EXERCISE BRIEF: Tally the lines in the records that contain the string "Roundtable". Reply with the number alone.

[Collected data]
===

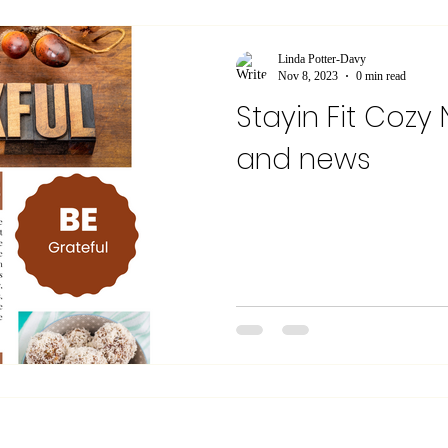
Linda Potter-Davy
Nov 8, 2023
0 min read
Stayin Fit Cozy
and news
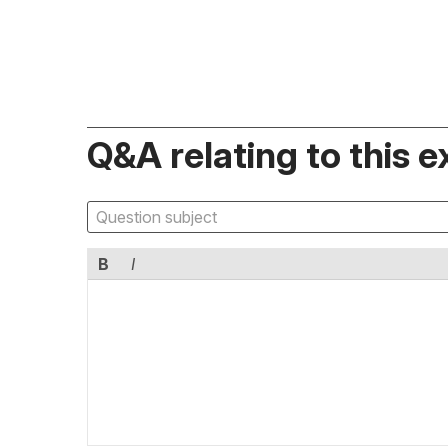
Q&A relating to this e
B
I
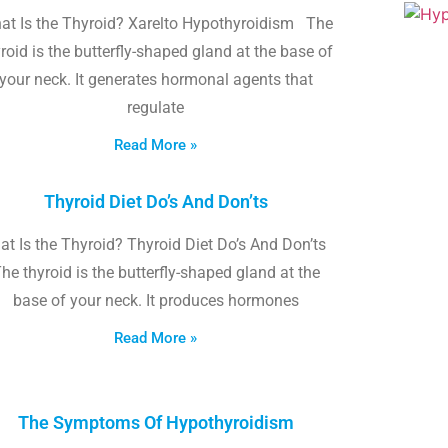
at Is the Thyroid? Xarelto Hypothyroidism The
roid is the butterfly-shaped gland at the base of
your neck. It generates hormonal agents that
regulate
Read More »
Thyroid Diet Do’s And Don’ts
t Is the Thyroid? Thyroid Diet Do’s And Don’ts
he thyroid is the butterfly-shaped gland at the
base of your neck. It produces hormones
Read More »
The Symptoms Of Hypothyroidism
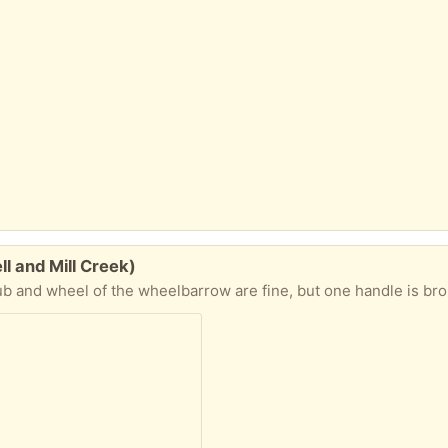
 and Mill Creek)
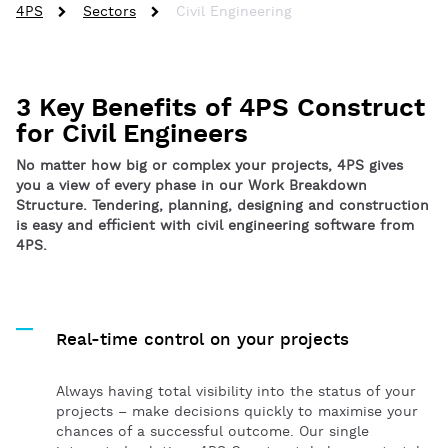
4PS
Sectors
Civil Engineering
3 Key Benefits of 4PS Construct
for Civil Engineers
No matter how big or complex your projects, 4PS gives
you a view of every phase in our Work Breakdown
Structure. Tendering, planning, designing and construction
is easy and efficient with civil engineering software from
4PS.
Real-time control on your projects
Always having total visibility into the status of your
projects – make decisions quickly to maximise your
chances of a successful outcome. Our single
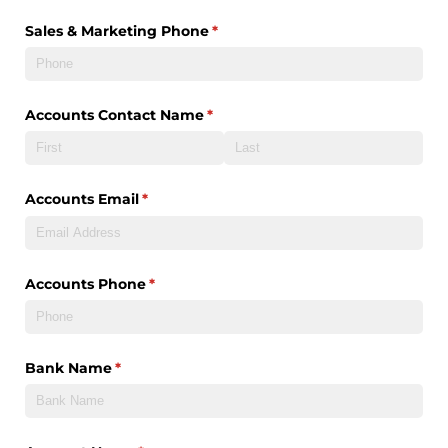
Sales & Marketing Phone
(required)
*
Accounts Contact Name
(required)
*
Accounts Email
(required)
*
Accounts Phone
(required)
*
Bank Name
(required)
*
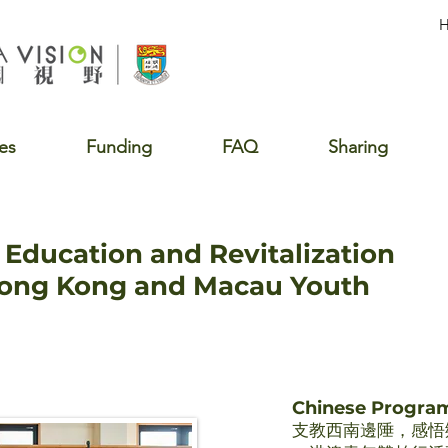
es
Funding
FAQ
Sharing
Education and Revitalization
Hong Kong and Macau Youth
Chinese Progr
支教西南邊陲，感悟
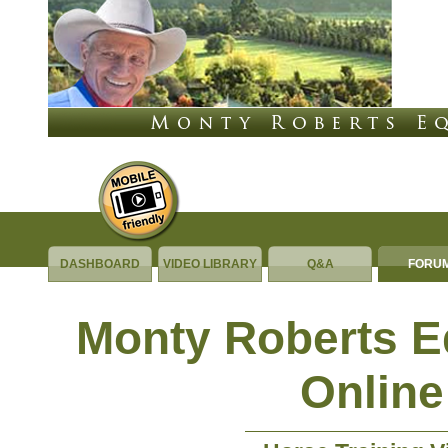
DASHBOARD
VIDEO LIBRARY
Q&A
FORU
Monty Roberts 
Online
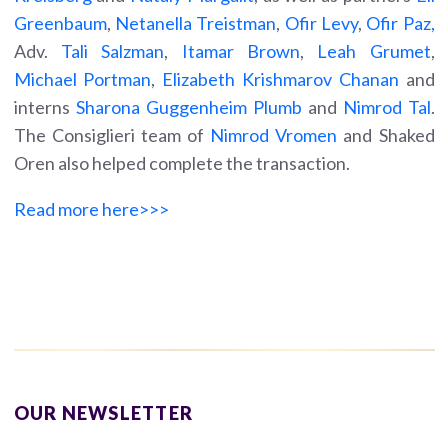
Greenbaum
,
Netanella Treistman
,
Ofir Levy
,
Ofir Paz,
Adv.
Tali Salzman
,
Itamar Brown
,
Leah Grumet
,
Michael Portman
,
Elizabeth Krishmarov Chanan
and
interns
Sharona Guggenheim Plumb
and
Nimrod Tal
.
The Consiglieri team of
Nimrod Vromen
and Shaked
Oren also helped complete the transaction.
Read more here>>>
OUR NEWSLETTER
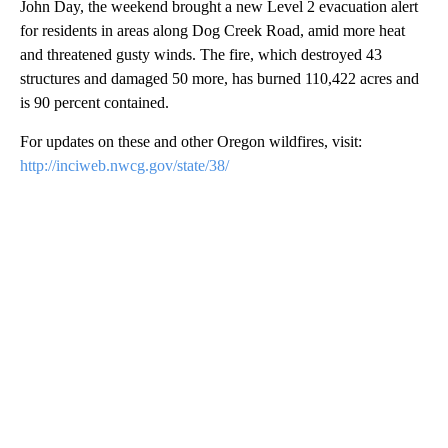
John Day, the weekend brought a new Level 2 evacuation alert
for residents in areas along Dog Creek Road, amid more heat
and threatened gusty winds. The fire, which destroyed 43
structures and damaged 50 more, has burned 110,422 acres and
is 90 percent contained.
For updates on these and other Oregon wildfires, visit:
http://inciweb.nwcg.gov/state/38/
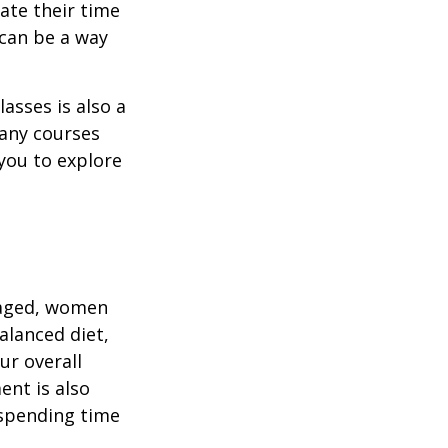
ate their time
 can be a way
asses is also a
any courses
 you to explore
gaged, women
alanced diet,
ur overall
ent is also
 spending time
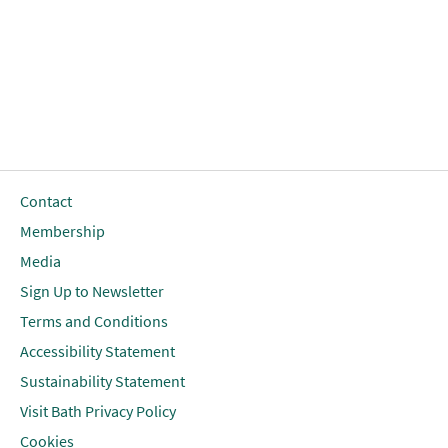
Contact
Membership
Media
Sign Up to Newsletter
Terms and Conditions
Accessibility Statement
Sustainability Statement
Visit Bath Privacy Policy
Cookies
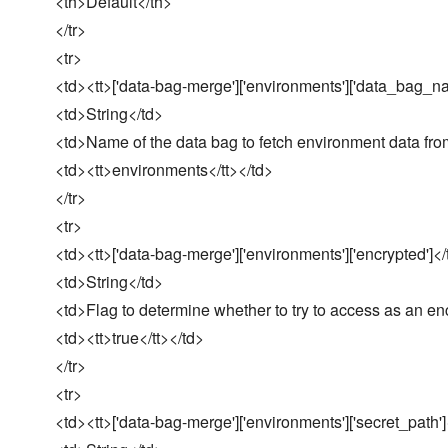
<th>Default</th>
</tr>
<tr>
<td><tt>['data-bag-merge']['environments']['data_bag_na
<td>String</td>
<td>Name of the data bag to fetch environment data fro
<td><tt>environments</tt></td>
</tr>
<tr>
<td><tt>['data-bag-merge']['environments']['encrypted']</
<td>String</td>
<td>Flag to determine whether to try to access as an en
<td><tt>true</tt></td>
</tr>
<tr>
<td><tt>['data-bag-merge']['environments']['secret_path']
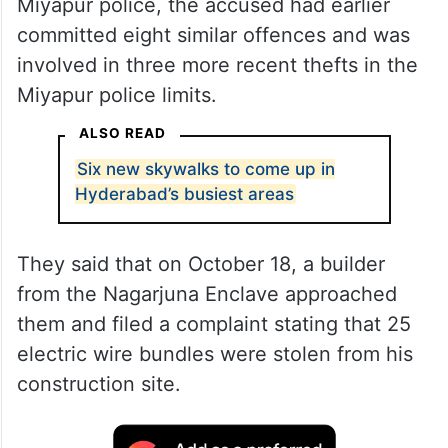
Miyapur police, the accused had earlier
committed eight similar offences and was
involved in three more recent thefts in the
Miyapur police limits.
ALSO READ
Six new skywalks to come up in
Hyderabad’s busiest areas
They said that on October 18, a builder
from the Nagarjuna Enclave approached
them and filed a complaint stating that 25
electric wire bundles were stolen from his
construction site.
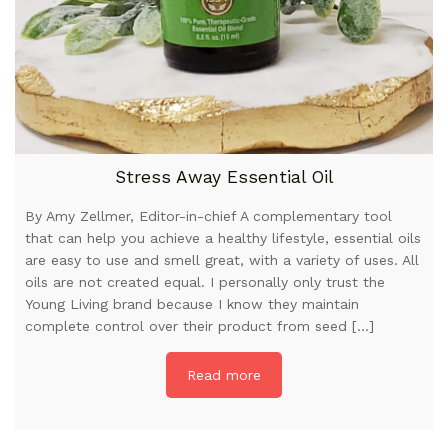
Stress Away Essential Oil
By Amy Zellmer, Editor-in-chief A complementary tool
that can help you achieve a healthy lifestyle, essential oils
are easy to use and smell great, with a variety of uses. All
oils are not created equal. I personally only trust the
Young Living brand because I know they maintain
complete control over their product from seed […]
Read more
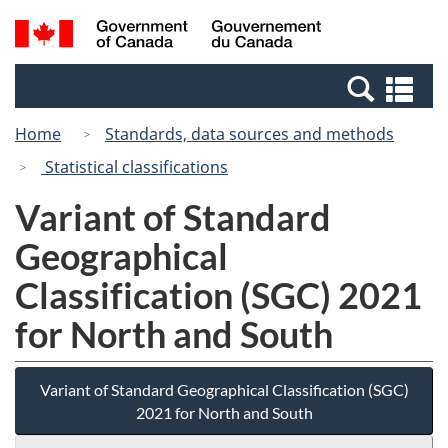
Skip
Switch
Search
/
to
to
and
Gouvernement
main
basic
menus
du
Se
content
HTML
Canada
an
version
Home
Standards, data sources and methods
me
Statistical classifications
Variant of Standard
Geographical
Classification (SGC) 2021
for North and South
Variant of Standard Geographical Classification (SGC)
2021 for North and South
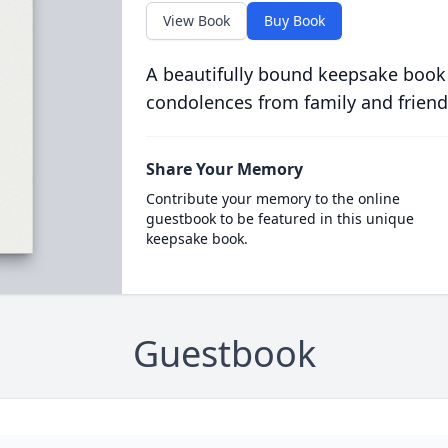
View Book
Buy Book
A beautifully bound keepsake book
condolences from family and friend
Share Your Memory
Contribute your memory to the online
guestbook to be featured in this unique
keepsake book.
Guestbook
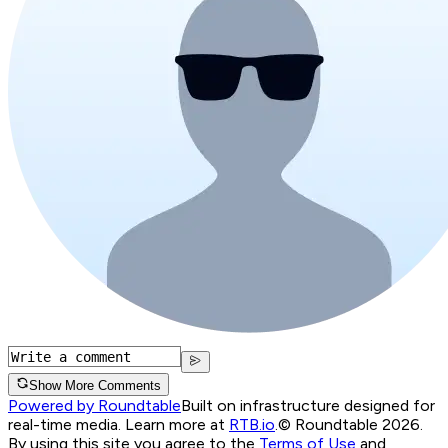
Show More Comments
Powered by Roundtable
Built on infrastructure designed for
real-time media. Learn more at
RTB.io
.
© Roundtable 2026.
By using this site you agree to the
Terms of Use
and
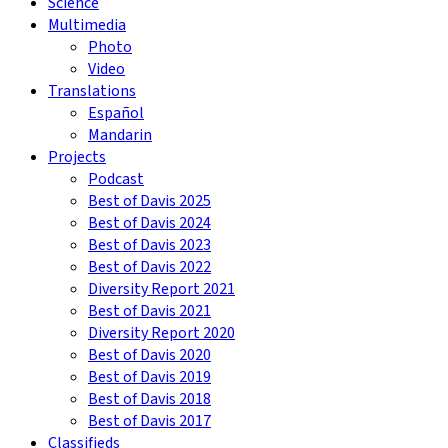
Science
Multimedia
Photo
Video
Translations
Español
Mandarin
Projects
Podcast
Best of Davis 2025
Best of Davis 2024
Best of Davis 2023
Best of Davis 2022
Diversity Report 2021
Best of Davis 2021
Diversity Report 2020
Best of Davis 2020
Best of Davis 2019
Best of Davis 2018
Best of Davis 2017
Classifieds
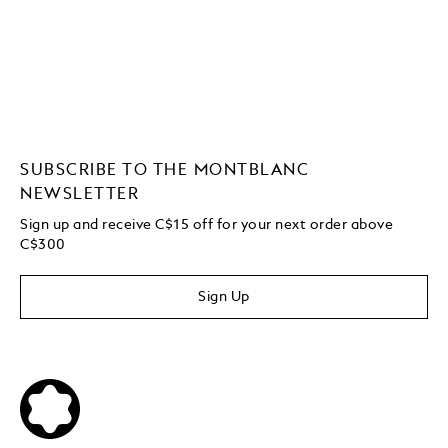
SUBSCRIBE TO THE MONTBLANC
NEWSLETTER
Sign up and receive C$15 off for your next order above
C$300
Sign Up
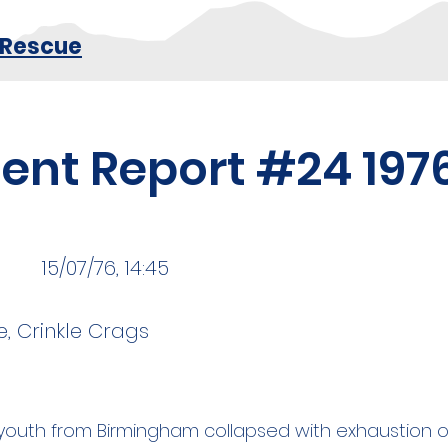
 Rescue
dent Report #24 197
15/07/76, 14:45
, Crinkle Crags
d youth from Birmingham collapsed with exhaustion 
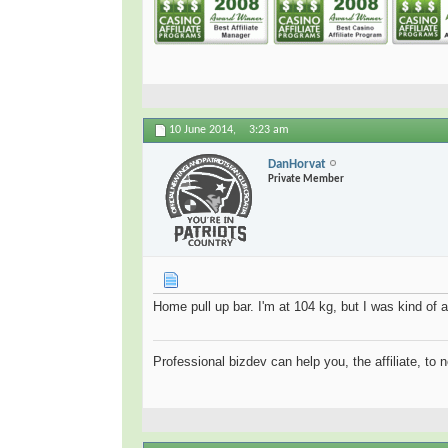
10 June 2014,
3:23 am
DanHorvat
Private Member
Home pull up bar. I'm at 104 kg, but I was kind of a
Professional bizdev can help you, the affiliate, to 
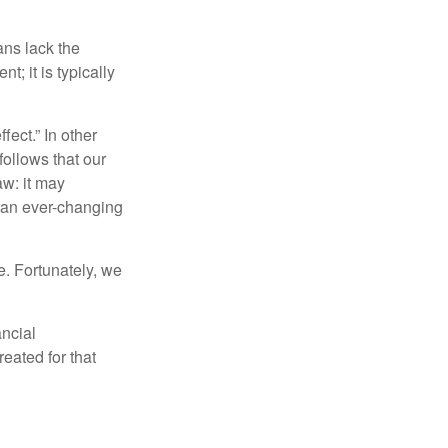
ans lack the
t; it is typically
fect.” In other
follows that our
aw: it may
 an ever-changing
. Fortunately, we
ancial
eated for that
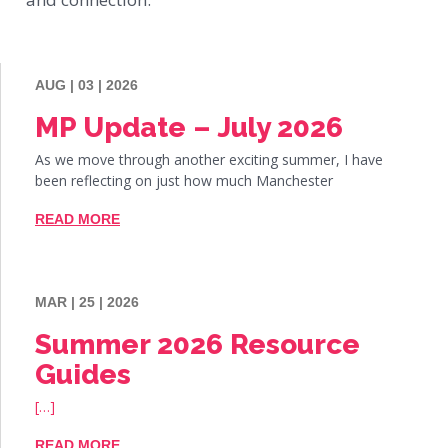
AUG | 03 | 2026
MP Update – July 2026
As we move through another exciting summer, I have
been reflecting on just how much Manchester
READ MORE
MAR | 25 | 2026
Summer 2026 Resource
Guides
[…]
READ MORE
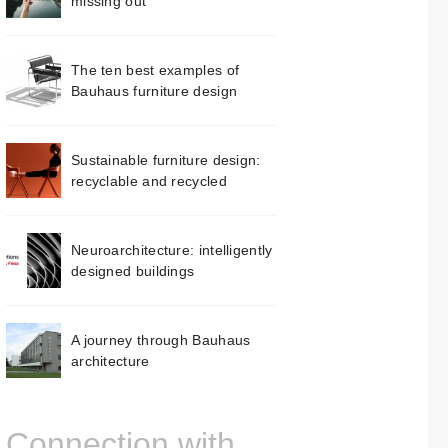
missing out
The ten best examples of
Bauhaus furniture design
Sustainable furniture design:
recyclable and recycled
Neuroarchitecture: intelligently
designed buildings
A journey through Bauhaus
architecture
Connection with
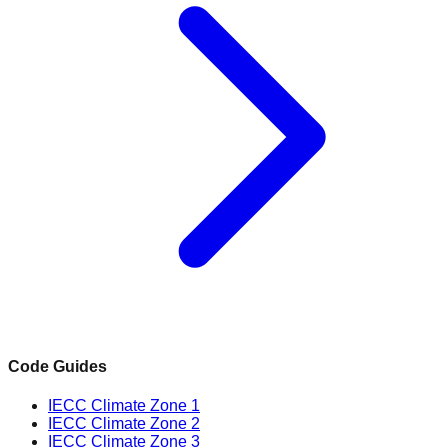
Code Guides
IECC Climate Zone 1
IECC Climate Zone 2
IECC Climate Zone 3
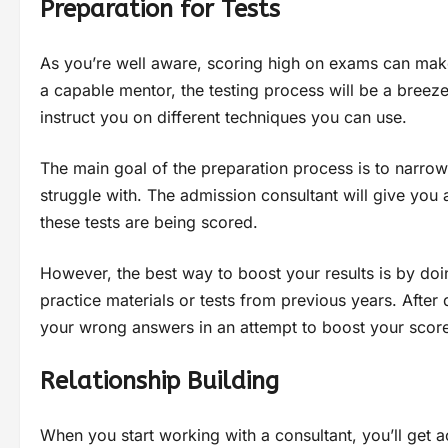
Preparation for Tests
As you’re well aware, scoring high on exams can make 
a capable mentor, the testing process will be a breeze
instruct you on different techniques you can use.
The main goal of the preparation process is to narro
struggle with. The admission consultant will give you 
these tests are being scored.
However, the best way to boost your results is by do
practice materials or tests from previous years. Afte
your wrong answers in an attempt to boost your score
Relationship Building
When you start working with a consultant, you’ll get a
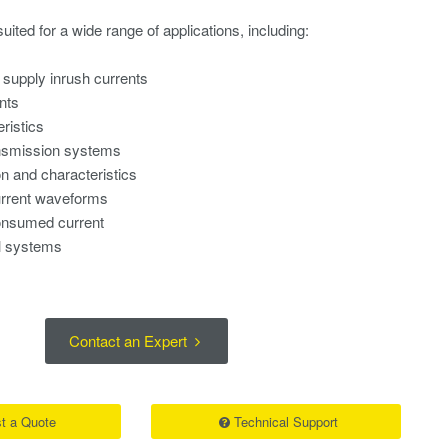
uited for a wide range of applications, including:
s
supply inrush currents
nts
ristics
nsmission systems
on and characteristics
rrent waveforms
nsumed current
al systems
Contact an Expert
t a Quote
Technical Support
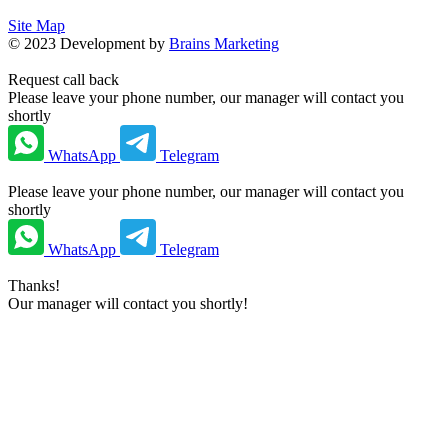
Site Map
©
2023
Development by
Brains Marketing
Request call back
Please leave your phone number, our manager will contact you
shortly
WhatsApp
Telegram
Please leave your phone number, our manager will contact you
shortly
WhatsApp
Telegram
Thanks!
Our manager will contact you shortly!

===

SOLUTION FOR THIS TASK: 2